È quanto emerge dall’analisi della Coldiretti che evidenzia la tendenza degli italiani a cogliere una delle poche occasioni per uscire di casa per fare scorte di prodotti alimentari da consumare a casa, per preparare la gavetta da portare in ufficio o semplicemente per farsi un panino o la pizza per la pausa pranzo al lavoro. Quelli alimentari insieme alle farmacie sono tra i pochi negozi al dettaglio a rimanere aperti in tutta Italia comprese le zone rosse con la possibilità anche – sottolinea la Coldiretti – di recarsi al di fuori del proprio comune per acquisti particolari e documentati.

Ad essere maggiormente richiesti sugli scaffali sono i prodotti di base della dieta mediterranea come frutta e verdura ma anche pasta, riso, uova, farina, zucchero, salumi, formaggi e vino da mettere in dispensa, secondo il monitoraggio della Coldiretti sugli acquisti nei mercati di Campagna Amica. Un’esigenza rafforzata dalla chiusura per servizio al tavolo e al bancone di quasi 350mila servizi di ristorazione presenti in Italia (con l’eccezione dei 12mila in Sardegna) con una perdita stimata dalla Coldiretti in circa cinque miliardi nelle tre settimane che finiscono con gli appuntamenti delle feste di Pasqua e Pasquetta. L’approvvigionamento alimentare – sottolinea la Coldiretti – è assicurato in Italia grazie al lavoro di 740mila aziende agricole e stalle, 70mila imprese di lavorazione alimentare e una capillare rete di distribuzione con 230mila punti vendita tra negozi, supermercati, discount e mercati contadini di Campagna Amica.

Sono oltre tre milioni gli italiani che – precisa la Coldiretti – continuano a lavorare nella filiera alimentare, dalle campagne alle industrie fino ai trasporti, ai negozi e ai supermercati, per garantire continuità alle forniture di cibo e bevande alla popolazione.
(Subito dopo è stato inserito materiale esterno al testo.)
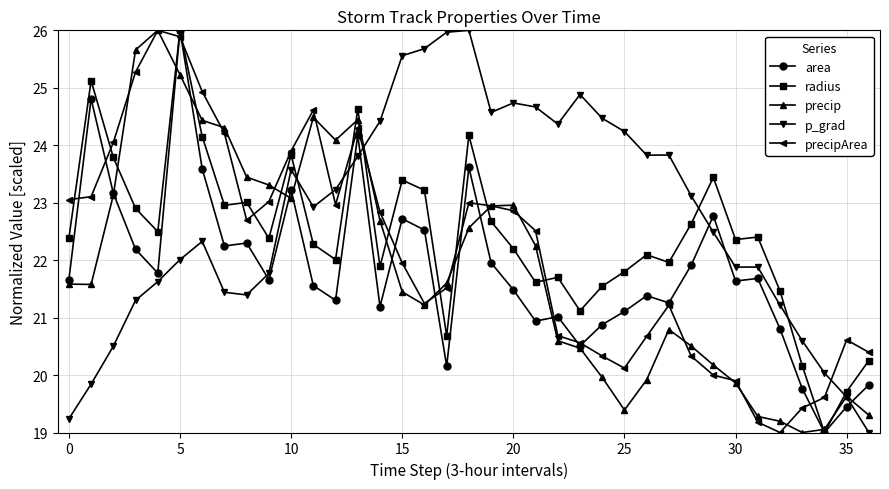

What is the maximum value shown in the chart?

26.0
Occorre dunque evitare inutili file che – precisa la Coldiretti – favoriscono gli assembramenti ed aumentano il rischio della diffusione del contagio ma anche mettono inutilmente sotto stress il sistema dei rifornimenti e i lavoratori coinvolti. Con l’attuale emergenza l’invito alla distribuzione commerciale ed ai consumatori – conclude la Coldiretti – è quello di privilegiare sugli scaffali prodotti Made in Italy duramente colpiti dalla chiusura della ristorazione che ha un effetto negativo a cascata sull’agroalimentare nazionale, con una perdita di fatturato di 11,5 miliardi per le mancate vendite di cibo e bevande nell’ultimo anno.